Observation of strongly antiferromagnetic exchange interactions in four quasi-one-dimensional bis(maleonitriledithiolato) palladate monoanion spin systems: An insight from DFT calculation

Four quasi-one-dimensional (quasi-1D) compounds consist of bis (maleonitriledithiolato)palladate monoanions ([Pd(mnt)₂]^-) with benzylpyridinium derivatives (R-BzPy⁺, where R represents the substituent in the para-site of the phenyl ring; R=Cl, Br, I and NO₂ for 1~4, respectively), which show similar stacking structures to the [Ni(mnt)₂]^- analogues. The [Pd(mnt)₂]^- and R-BzPy⁺ ions form the segregated stacks, each stack is surrounded by four counterion stacks.

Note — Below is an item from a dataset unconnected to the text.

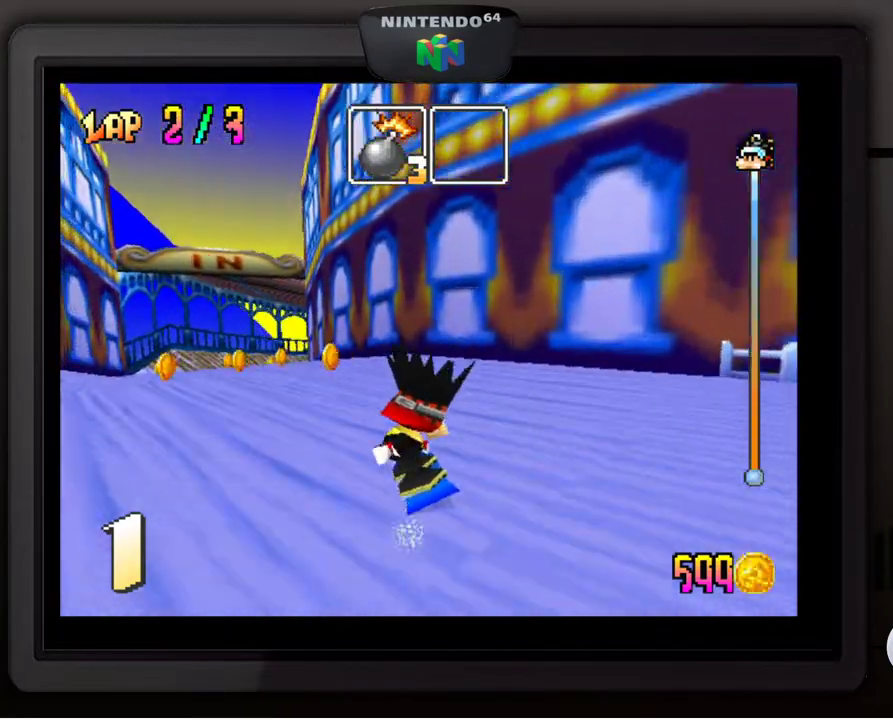
{"buttons": [], "left_stick": "center", "events": [[367, "left_stick", "center"]]}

In comparison of [Pd(mnt)₂]^- with [Ni(mnt)₂]^- analogues, the structural distinctions involving both anion and cation stacks are regular for [Ni(mnt)₂]^- series; while irregular for [Pd(mnt)₂]^- analogues at room temperature. The inter-plane distances are shorter in [Pd(mnt)₂]^- than those in [Ni(mnt)₂]^- stack. There exist strongly antiferromagnetic (AFM) interactions in [Pd(mnt)₂]^- stack, which magnetic exchange constants are evaluated via broken-symmetry approach in DFT framework, and the calculated results at svwn/lanl2dz and bpw91/lanl2dz levels are parallel to the experimental results, disclosing that the strongly AFM interactions is due to larger overlap of π-type frontier molecular orbitals.